Bottled water is expected overtake soda in the U.S. market for the first time in 2017, according to a report in The Wall Street Journal.
The article, which cited projections by Beverage Marketing Corp., said that bottled water consumption increased by another 7 percent in 2014. Since 2000, Americans more than doubled their annual per capita intake of bottled water from 16.74 gallons to just over 34 gallons.
Soda consumption, meanwhile, declined from 53.17 gallons per capita in 2000 to nearly 40 gallons as of 2014 as Americans increasingly turned toward healthier options.
The trend, the Journal reports, is a problem for soda makers despite their increasing prevalence in the bottled water sector.
Coca-Cola and PepsiCo combined to control about one-fifth of the bottled water market — and are beginning to put more resources behind their products — but retail sales for soda nearly doubled those of water last year despite the narrowing gap in consumption.
And Nestle is now the third-largest non-alcoholic beverage company in the U.S. after its Pure Life and Poland Spring water outsold Dr Pepper Snapple Group's soft drink offerings.

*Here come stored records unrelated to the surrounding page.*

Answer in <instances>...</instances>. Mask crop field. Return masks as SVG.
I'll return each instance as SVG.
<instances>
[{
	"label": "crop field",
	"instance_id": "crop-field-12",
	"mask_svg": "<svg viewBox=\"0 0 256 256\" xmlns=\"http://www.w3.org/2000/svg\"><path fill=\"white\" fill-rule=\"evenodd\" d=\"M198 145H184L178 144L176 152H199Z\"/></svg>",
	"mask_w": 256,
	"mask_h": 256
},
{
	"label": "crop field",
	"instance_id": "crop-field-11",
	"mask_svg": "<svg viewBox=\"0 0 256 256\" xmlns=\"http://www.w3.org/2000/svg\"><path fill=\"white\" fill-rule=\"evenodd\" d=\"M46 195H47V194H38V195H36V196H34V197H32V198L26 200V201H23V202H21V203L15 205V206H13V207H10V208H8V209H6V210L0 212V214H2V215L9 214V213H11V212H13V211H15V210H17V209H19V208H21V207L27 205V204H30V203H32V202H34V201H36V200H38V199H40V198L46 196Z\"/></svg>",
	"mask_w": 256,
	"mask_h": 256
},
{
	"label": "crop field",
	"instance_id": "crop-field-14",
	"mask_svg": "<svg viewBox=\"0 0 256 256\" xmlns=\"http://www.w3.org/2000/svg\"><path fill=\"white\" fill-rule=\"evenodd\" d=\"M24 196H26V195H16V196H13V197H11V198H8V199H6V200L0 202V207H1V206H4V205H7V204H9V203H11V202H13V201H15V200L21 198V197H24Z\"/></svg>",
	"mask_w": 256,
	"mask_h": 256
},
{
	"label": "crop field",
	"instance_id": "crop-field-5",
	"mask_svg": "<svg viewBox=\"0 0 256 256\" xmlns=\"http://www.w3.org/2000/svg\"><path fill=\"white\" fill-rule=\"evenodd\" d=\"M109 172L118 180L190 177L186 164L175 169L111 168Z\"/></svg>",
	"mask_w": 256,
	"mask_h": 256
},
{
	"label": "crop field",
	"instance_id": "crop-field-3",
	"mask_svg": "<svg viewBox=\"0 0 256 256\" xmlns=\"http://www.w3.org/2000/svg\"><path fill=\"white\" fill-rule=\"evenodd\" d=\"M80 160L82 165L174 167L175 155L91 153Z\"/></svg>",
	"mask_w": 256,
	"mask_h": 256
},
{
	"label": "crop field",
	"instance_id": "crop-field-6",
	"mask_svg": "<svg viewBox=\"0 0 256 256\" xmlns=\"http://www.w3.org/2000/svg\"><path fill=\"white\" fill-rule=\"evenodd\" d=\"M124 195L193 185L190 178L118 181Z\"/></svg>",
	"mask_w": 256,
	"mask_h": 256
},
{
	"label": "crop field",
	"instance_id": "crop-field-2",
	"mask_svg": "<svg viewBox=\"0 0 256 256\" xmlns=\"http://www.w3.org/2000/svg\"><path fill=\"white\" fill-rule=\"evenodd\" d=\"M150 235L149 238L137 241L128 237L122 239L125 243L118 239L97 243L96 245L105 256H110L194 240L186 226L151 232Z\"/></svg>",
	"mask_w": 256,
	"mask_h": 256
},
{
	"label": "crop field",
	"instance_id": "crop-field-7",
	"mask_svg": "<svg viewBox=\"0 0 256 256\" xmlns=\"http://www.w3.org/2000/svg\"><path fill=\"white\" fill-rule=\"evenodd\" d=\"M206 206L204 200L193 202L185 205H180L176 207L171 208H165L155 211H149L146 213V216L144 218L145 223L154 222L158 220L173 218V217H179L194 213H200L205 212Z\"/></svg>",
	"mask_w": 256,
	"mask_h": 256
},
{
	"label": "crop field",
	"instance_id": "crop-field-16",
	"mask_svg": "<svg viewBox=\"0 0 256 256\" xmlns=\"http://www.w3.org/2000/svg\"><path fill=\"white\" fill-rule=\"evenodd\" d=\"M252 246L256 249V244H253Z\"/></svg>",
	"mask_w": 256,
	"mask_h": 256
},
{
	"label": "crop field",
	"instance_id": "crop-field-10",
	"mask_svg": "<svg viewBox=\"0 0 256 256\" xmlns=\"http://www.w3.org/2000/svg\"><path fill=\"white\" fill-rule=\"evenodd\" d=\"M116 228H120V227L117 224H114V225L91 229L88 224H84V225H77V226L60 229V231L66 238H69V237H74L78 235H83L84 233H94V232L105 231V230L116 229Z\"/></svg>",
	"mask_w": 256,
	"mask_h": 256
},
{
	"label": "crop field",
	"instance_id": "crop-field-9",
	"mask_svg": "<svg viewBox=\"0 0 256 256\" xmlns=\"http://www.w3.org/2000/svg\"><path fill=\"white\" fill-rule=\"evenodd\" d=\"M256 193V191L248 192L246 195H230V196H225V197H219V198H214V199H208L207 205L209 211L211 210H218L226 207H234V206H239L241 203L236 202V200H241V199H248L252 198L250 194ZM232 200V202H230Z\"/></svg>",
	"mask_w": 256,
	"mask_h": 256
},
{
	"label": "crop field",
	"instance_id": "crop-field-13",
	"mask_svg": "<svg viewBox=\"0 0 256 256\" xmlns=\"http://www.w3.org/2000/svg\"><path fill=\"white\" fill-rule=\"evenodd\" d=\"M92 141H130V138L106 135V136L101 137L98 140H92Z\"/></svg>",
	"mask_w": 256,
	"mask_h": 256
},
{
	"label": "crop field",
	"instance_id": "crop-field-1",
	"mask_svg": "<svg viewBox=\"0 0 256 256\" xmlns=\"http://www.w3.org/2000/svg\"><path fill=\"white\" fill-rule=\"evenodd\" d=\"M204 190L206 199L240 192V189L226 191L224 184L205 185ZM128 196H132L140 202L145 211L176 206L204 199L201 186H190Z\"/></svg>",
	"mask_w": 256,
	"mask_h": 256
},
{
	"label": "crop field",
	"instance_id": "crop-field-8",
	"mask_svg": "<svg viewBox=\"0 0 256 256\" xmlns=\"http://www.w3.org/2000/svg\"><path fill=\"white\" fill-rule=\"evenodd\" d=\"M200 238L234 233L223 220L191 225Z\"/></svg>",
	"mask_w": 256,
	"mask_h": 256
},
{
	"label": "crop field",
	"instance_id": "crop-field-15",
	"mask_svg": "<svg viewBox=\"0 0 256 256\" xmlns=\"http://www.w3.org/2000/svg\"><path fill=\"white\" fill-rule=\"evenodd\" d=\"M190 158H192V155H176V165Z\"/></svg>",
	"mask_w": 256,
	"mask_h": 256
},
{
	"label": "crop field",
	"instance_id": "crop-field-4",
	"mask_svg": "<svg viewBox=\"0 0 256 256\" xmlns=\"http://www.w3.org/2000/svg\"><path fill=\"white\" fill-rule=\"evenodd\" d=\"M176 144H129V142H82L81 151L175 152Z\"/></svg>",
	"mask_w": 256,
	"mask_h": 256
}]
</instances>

Meanwhile, new, higher end water companies — some with backing from prominent investors — hope to carve out more of the market for themselves.
In addition to providing an alternative to soda, the Journal report suggests that Americans' increasing fixation on drinking enough water could also contribute to the industry, which continues to boom despite its obvious drawbacks — namely, its cost, its pollution and a general lack of scientific backing.